Recent Pasts 20/21 Words Series - Andrew Imbrie and Milton Babbitt, Page 3

IMBRIE:

 

After the war: Berkeley

The war came to an end before we could put it on stage.  I was shipped to northern California, awaiting a trip to the Orient.  But by that time I had been in the service for over four years, so that I had the option of staying in the United States until released to civilian life.  While in northern California I would occasionally be granted a weekend pass and would take a bus to Berkeley, where Roger Sessions was then teaching.  As soon as I became a civilian, I went back there to continue my studies with him and received a Master’s degree from the University of California.  At that time, universities were desperate to hire young instructors, since a wave of students were arriving from the Army and Navy to resume their studies.  Both Berkeley and Stanford offered me a job.  (Nowadays every job opening at a university has about 500 applicants).

Naturally I accepted the offer from Berkeley because of Roger Sessions.  In those days, many universities insisted that all faculty members must have a doctoral degree.  At that time, Ph.D. degrees were only given to musicologists.  Composers were not considered to be scholars.  Fortunately, the University of California allowed people like us to be hired if they were considered to have the equivalent of a doctorate “in training and experience.”  Many years later, Princeton – I hear this from Milton (Babbitt) – many years later Princeton finally awarded doctorates to composers under the influence of Milton Babbitt.  The story goes that at a faculty meeting, Milton asked for permission to award such a degree to composers, whereupon a member of the mathematics department responded that this was an interesting idea, since his department was about to offer a doctorate in the history of mathematics.  As a result, other universities had to follow suit.  Thus, I was in a strange position of awarding Ph.D. degrees to composers without having one myself.

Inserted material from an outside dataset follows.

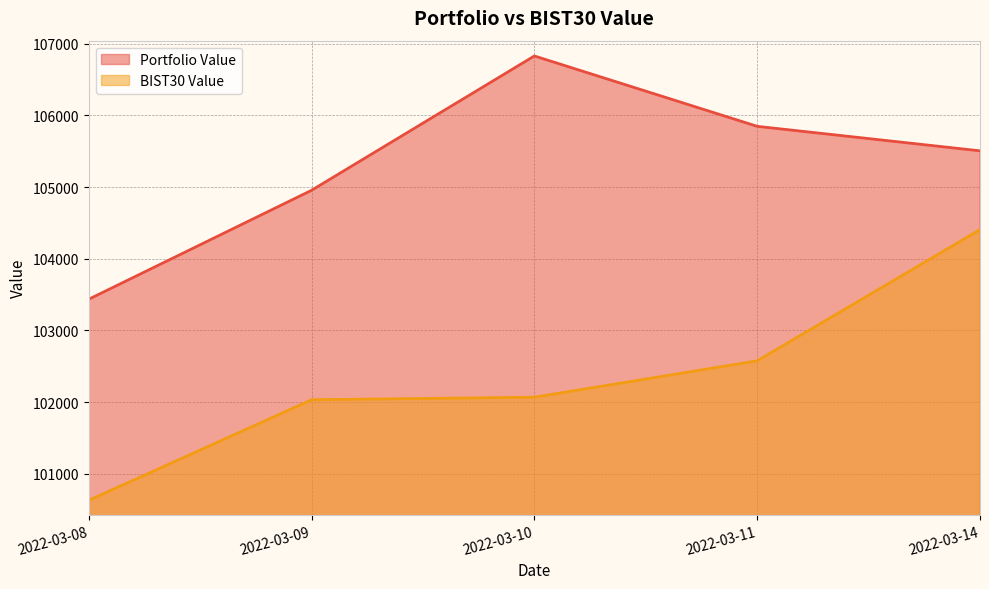

Rank the series by their average value, from lowest to highest.

BIST30 Value, Portfolio Value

Before accepting the position at Berkeley, I asked to postpone it for two years so that I could spend the time at the American Academy in Rome.  This was a wonderful experience.  At that time, right after the war, Italy was enthusiastic about discovering what was going on in the arts elsewhere after the war.  There were concerts involving the music of foreign composers, and our music was played over the radio.  We got to know Italian composers of our own age and compared notes with them.  They were very pleased at our attempts to learn Italian and the atmosphere was most friendly.  At the same time, the Academy supplied the artists of all kinds with the necessary equipment that allowed us to pursue our creative purposes without interruption (unless we wished to interrupt ourselves by taking sightseeing trips all across Europe).  

More recently, I have received the impression that many composers were anxious about being away from New York and that they would be forgotten.  In my own case, I was fortunate in knowing that I had a job waiting for me in California.  I did return to Rome in the 50s and 60s, and stayed at the Academy as composer-in-residence.  

The musical events in the San Francisco Bay area at that time were active and stimulating.  There were a few organizations devoted to the performance of contemporary music.  Roger Sessions was teaching at Berkeley and Darius Milhaud at Mills College.  Now, as you probably know, Mills is a women’s university, but it accepts male graduate students as well.  Sessions’ students often went to Mills to sit in on Milhaud’s classes, and his students likewise often joined us in Berkeley.  We became good friends with one another. (Sessions and Milhaud were good friends, as well.).  We could not help contrasting this situation with that of New York at the time, where one had to belong to one camp or another; either the 12-tone composer or the ‘Americanist’ gang.